- 提取文本
*-*-*
正在浇水的老人叫老韩,七十一岁,退休钻工。
“没想到吧?”他得意地指着一排西红柿,“戈壁上能种出这个。”
“土从哪来?”
“从这儿。”他跺跺脚,“油区土,改良过的。”
他带我看了改良过程:
1.原土(含油污、高盐碱)→2.加入菌肥(分解石油的微生物)→3.掺入腐殖质(食堂的厨余堆肥)→4.种下第一茬油麦菜(超强耐受植物)
“油麦菜长一季,把重金属吸收走,土就能种别的了。”
老韩的菜园已经第八年。最初只是实验,现在供应半个社区的蔬菜。
“看这个西瓜,”他敲了敲一个硕大的西瓜,“甜得很。去年拿去化验,各项指标合格,就是……”他顿了顿,“就是贵了点。”
“贵?”
“成本啊。”他算账,“改良一立方土要两百块,浇水(滴灌)一天五块,人工不算。这个西瓜,成本得三十块。”
“那为什么还种?”
“为了证明,”老韩蹲下,抓了一把土,“证明这片被我们弄脏的土地,还能长出干净的东西。”
他切开一个西红柿递给我。确实好吃,酸甜适度,有阳光的味道。
“吃吧,”老韩说,“这是石油的另一种味道——不是汽油味,是生命从黑色里长出来的味道。”
菜园旁立着牌子:“石油工人疗愈园——种下去的是希望,长出来的是救赎。”
老韩的儿子在深圳,总叫他过去享福。
“我不去,”老韩说,“我这儿还有三亩地没改良完。等我把它全变成菜园,再说。”
*-*-*
(标注身体关键部位位置的图像)

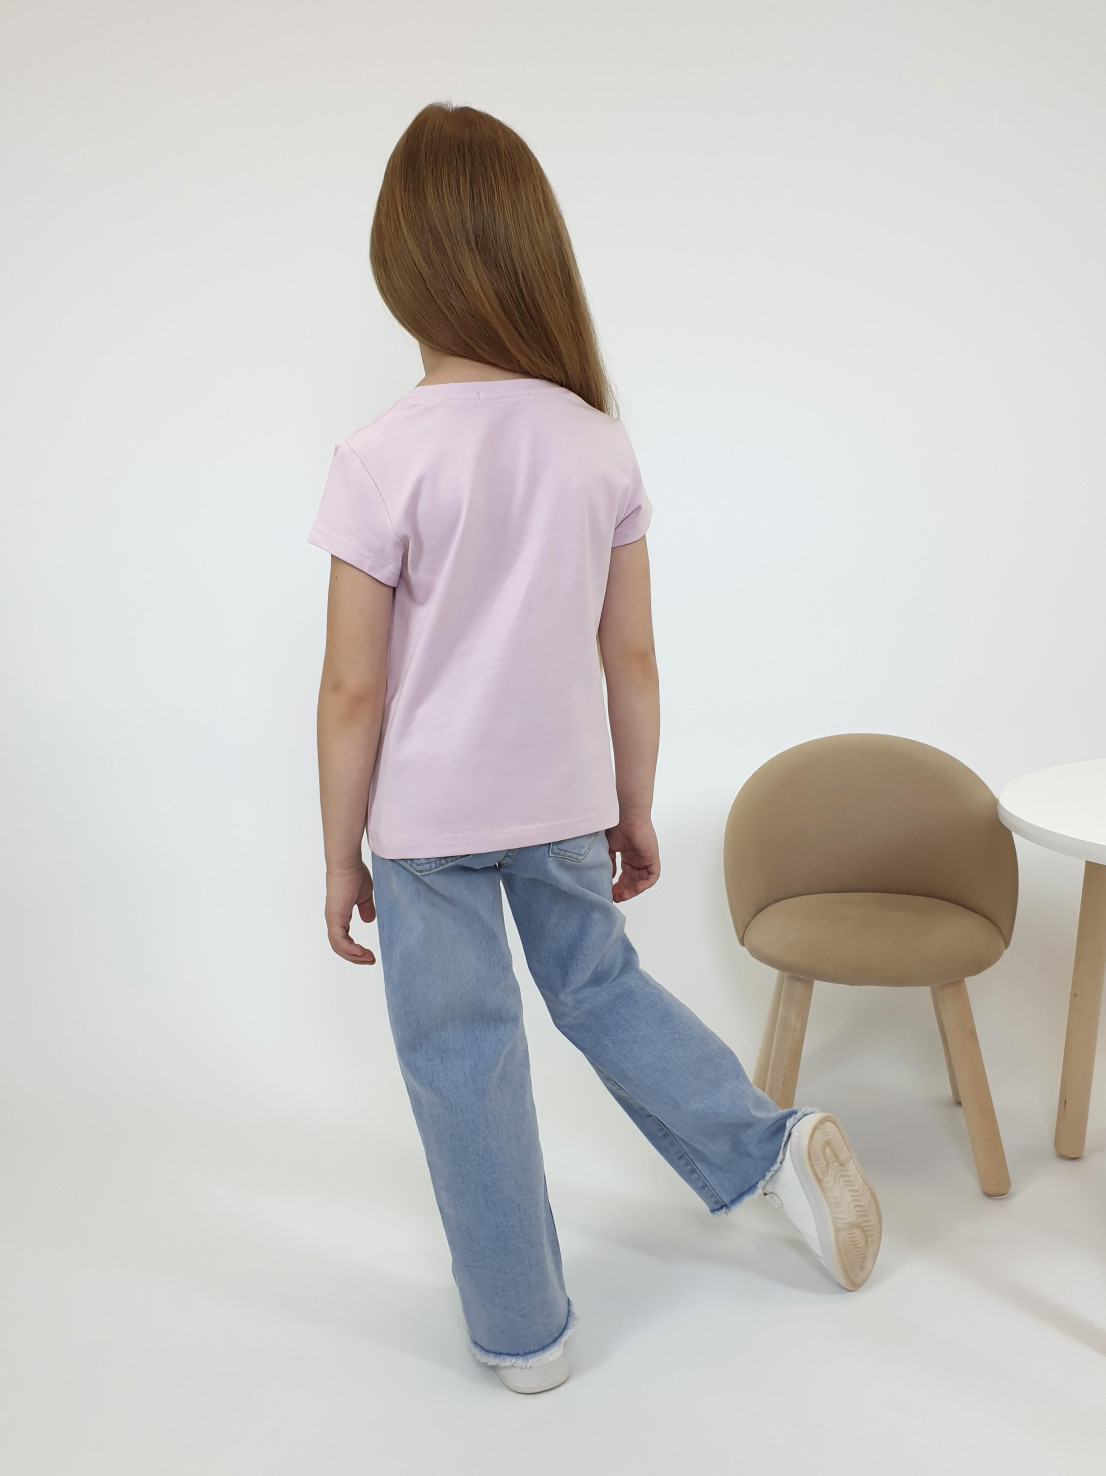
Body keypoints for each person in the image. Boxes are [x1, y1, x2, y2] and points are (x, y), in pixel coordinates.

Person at [308, 101, 882, 1396]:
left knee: (463, 1056)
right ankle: (767, 1143)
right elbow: (631, 655)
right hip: (563, 800)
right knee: (602, 990)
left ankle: (525, 1335)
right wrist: (631, 802)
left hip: (427, 826)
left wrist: (339, 853)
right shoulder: (593, 441)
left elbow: (352, 688)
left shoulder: (377, 458)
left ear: (401, 264)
*-*-*
- 你要做的
(a) 请将老韩菜园这段文字中从“正在浇水的老人叫老韩,七十一岁,退休钻工。”到“他切开一个西红柿递给我。确实好吃,酸甜适度,有阳光的味道。”的一段原样抄写下来。
(b) 根据老韩菜园这段文字回答下列问题:
(i) 老韩多少岁,退休前做什么工作?
(ii) 改良一立方土要花多少钱?
(iii) 老韩的儿子在哪个城市?

- 分题答案
(a)
正在浇水的老人叫老韩,七十一岁,退休钻工。
“没想到吧?”他得意地指着一排西红柿,“戈壁上能种出这个。”
“土从哪来?”
“从这儿。”他跺跺脚,“油区土,改良过的。”
他带我看了改良过程:
1.原土(含油污、高盐碱)→2.加入菌肥(分解石油的微生物)→3.掺入腐殖质(食堂的厨余堆肥)→4.种下第一茬油麦菜(超强耐受植物)
“油麦菜长一季,把重金属吸收走,土就能种别的了。”
老韩的菜园已经第八年。最初只是实验,现在供应半个社区的蔬菜。
“看这个西瓜,”他敲了敲一个硕大的西瓜,“甜得很。去年拿去化验,各项指标合格,就是……”他顿了顿,“就是贵了点。”
“贵?”
“成本啊。”他算账,“改良一立方土要两百块,浇水(滴灌)一天五块,人工不算。这个西瓜,成本得三十块。”
“那为什么还种?”
“为了证明,”老韩蹲下,抓了一把土,“证明这片被我们弄脏的土地,还能长出干净的东西。”
他切开一个西红柿递给我。确实好吃,酸甜适度,有阳光的味道。

(b)
(i) 七十一岁,退休钻工。
(ii) 两百块。
(iii) 深圳。